▶ SELECTED TEXT
***

2. Lighting pass: We render a screen-filled quad and calculate the scene’s lighting for each fragment using the geometrical information stored in the G-buffer. We iterate pixel by pixel over the G-buffer. I wrote another vertex shader and fragment shader for the lighting pass. The vertex shader was simple, it just took the positions and texture coordinates as it’s input. The positions and texture co-ordinates were the entire screen coordinates in normalized device coordinates. The vertex shader just set the position of each vertex using gl_position as before and passed the texture coordinates to the fragment shader. The fragment shader in lighting pass is where all the heavy calculations were performed. (I implemented ambient and specular lighting for this week). The main difference between the fragment shader in the forward rendering and deferred rendering was that, in forward rendering, I was sampling diffuse and specular textures from the uniforms currently bound to it. However, in deferred rendering, the textures were sampled from the framebuffer(G-buffer) that were stored in the geometry pass. Along with the textures, I also fetched the fragment’s position vectors and normal vectors from the framebuffer rather than from being passed from the vertex shader like forward rendering.
Here is how the output looked after implementing deferred rendering.
The output looks similar to forward rendering. The point is that if we implement n-number of lights with deferred rendering, there wouldn’t be a significant drop in the frame rate which would have not been possible with forward rendering.
SSAO with Deferred Shading – Week 3
I wanted to implement lights for the third week of my project. I wanted to implement directional, ambient, specular, point and spot lights.
Directional Light: Directional light is simple to visualize and understand. The closer the fragments of an object are aligned to the light rays, the more the brightness are of those fragments.
It is amazing how the dot product of two directional vectors work. The dot product of two directional vectors results in 0.0 when they are perpendicular and 1.0 when they are parallel. So the dot product increases from 0.0 to 1.0 as the vectors get closer in direction. So to light the fragments, I knew I needed the light direction, normal of the surface, and the light color to light the fragments. I passed the light direction & the light color as parameters to the fragment shader, passed the normal(interpolated) of a vertex from vertex shader to the fragment shader. I then normalized the vectors, calculated the dot product between the normals and the light direction which resulted in the lighting factor. I applied the lighting factor along with the light color to the fragment shader’s output i.e the final color of the pixel.
Passing in the light source’s position instead of its direction and calculating the direction between the light and each fragment provided with more accurate lighting results.
Ambient Light: After applying directional light, the pixels that were facing opposite to the direction of the light source, were completely dark. So I wanted to implement ambient lighting. Realistically there is always some sort of light somewhere in the world even when it’s dark, so objects are almost never completely dark; example: Moon.

***

▶ STORED DATA
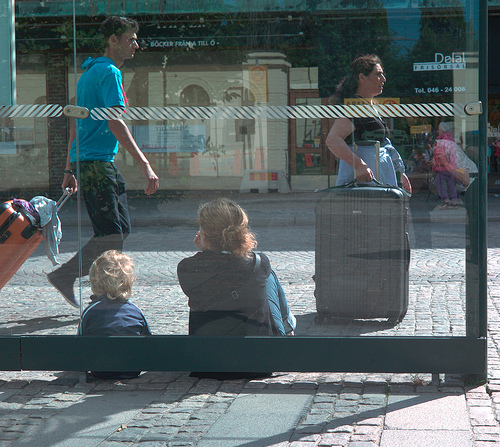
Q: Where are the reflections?
A: Window.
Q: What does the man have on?
A: Shorts.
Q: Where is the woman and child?
A: Pavement.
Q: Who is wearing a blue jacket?
A: A woman.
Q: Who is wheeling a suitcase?
A: A woman.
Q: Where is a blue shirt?
A: On a man.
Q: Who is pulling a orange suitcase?
A: A man.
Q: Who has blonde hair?
A: A child.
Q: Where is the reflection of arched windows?
A: A glass partition.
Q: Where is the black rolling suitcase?
A: The lady holding.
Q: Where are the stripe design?
A: On glass.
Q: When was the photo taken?
A: Daytime.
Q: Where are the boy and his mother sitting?
A: In a bus stop.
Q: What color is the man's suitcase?
A: Orange.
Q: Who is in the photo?
A: A man, two women and a child.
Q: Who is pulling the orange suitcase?
A: The man.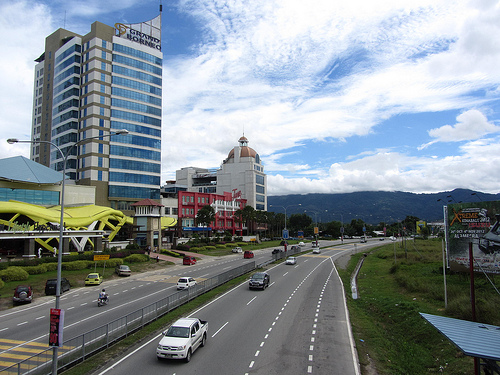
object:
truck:
[223, 280, 275, 325]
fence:
[35, 258, 255, 356]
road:
[106, 230, 396, 375]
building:
[29, 5, 164, 218]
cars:
[83, 272, 105, 286]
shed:
[0, 155, 71, 188]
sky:
[160, 29, 500, 193]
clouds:
[428, 108, 499, 146]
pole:
[54, 168, 66, 313]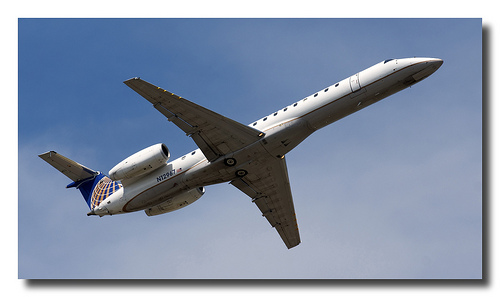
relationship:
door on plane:
[347, 72, 362, 93] [33, 45, 448, 252]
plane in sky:
[33, 45, 448, 252] [16, 16, 481, 280]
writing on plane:
[154, 167, 175, 180] [33, 45, 448, 252]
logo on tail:
[90, 175, 123, 210] [43, 148, 138, 215]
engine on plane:
[108, 138, 170, 186] [33, 45, 448, 252]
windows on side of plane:
[248, 79, 339, 125] [39, 54, 442, 244]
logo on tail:
[88, 173, 119, 208] [40, 149, 130, 216]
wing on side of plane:
[123, 76, 267, 166] [33, 45, 448, 252]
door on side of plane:
[347, 72, 362, 94] [33, 45, 448, 252]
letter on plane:
[155, 174, 163, 181] [33, 45, 448, 252]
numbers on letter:
[161, 168, 180, 180] [155, 174, 163, 181]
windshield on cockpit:
[377, 57, 395, 63] [384, 53, 394, 66]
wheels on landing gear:
[225, 156, 246, 179] [213, 154, 263, 185]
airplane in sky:
[38, 56, 443, 248] [16, 16, 481, 280]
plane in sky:
[38, 56, 444, 251] [16, 16, 481, 280]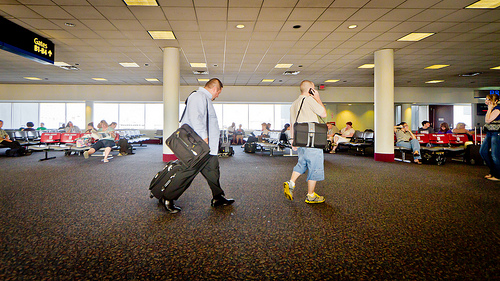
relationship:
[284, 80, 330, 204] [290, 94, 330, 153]
man carrying bag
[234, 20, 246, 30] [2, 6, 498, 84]
light in ceiling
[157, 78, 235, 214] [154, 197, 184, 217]
man wearing shoe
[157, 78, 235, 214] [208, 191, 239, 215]
man wearing shoe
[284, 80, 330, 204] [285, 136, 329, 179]
man wearing shorts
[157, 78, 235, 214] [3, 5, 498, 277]
man walking through airport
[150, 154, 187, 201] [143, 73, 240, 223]
bags behind man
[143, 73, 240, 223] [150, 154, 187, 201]
man has bags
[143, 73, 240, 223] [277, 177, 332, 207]
man wearing shoes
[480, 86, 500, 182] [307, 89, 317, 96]
woman on cell phone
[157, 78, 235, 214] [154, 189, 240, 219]
man has shoes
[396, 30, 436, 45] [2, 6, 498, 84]
lights on ceiling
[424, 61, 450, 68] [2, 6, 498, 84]
lights on ceiling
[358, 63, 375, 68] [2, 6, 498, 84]
lights on ceiling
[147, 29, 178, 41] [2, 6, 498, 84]
lights on ceiling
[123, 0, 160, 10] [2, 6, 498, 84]
lights on ceiling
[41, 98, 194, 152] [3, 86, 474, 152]
sun shinine through windows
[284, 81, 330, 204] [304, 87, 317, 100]
man talking on cell phone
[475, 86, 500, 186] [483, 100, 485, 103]
woman talking on phone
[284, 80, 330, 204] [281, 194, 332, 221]
man walking on floor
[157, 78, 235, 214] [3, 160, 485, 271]
man walking on floor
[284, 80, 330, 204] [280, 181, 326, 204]
man wearing shoes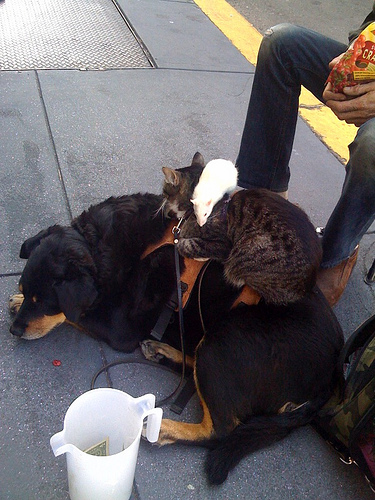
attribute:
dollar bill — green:
[75, 428, 136, 483]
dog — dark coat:
[216, 193, 333, 271]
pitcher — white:
[41, 379, 160, 490]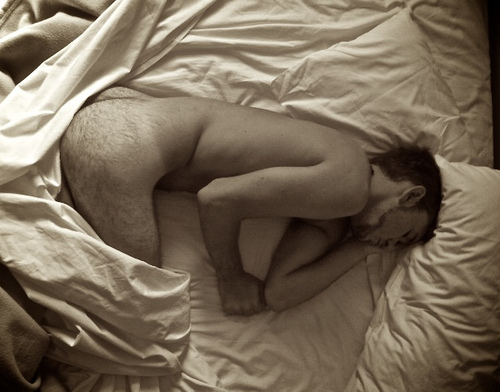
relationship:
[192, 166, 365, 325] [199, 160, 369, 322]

***

Return everything in the deferred shading text from "Passing in the" down to "accurate lighting results.", copied word for word.

Passing in the light source’s position instead of its direction and calculating the direction between the light and each fragment provided with more accurate lighting results.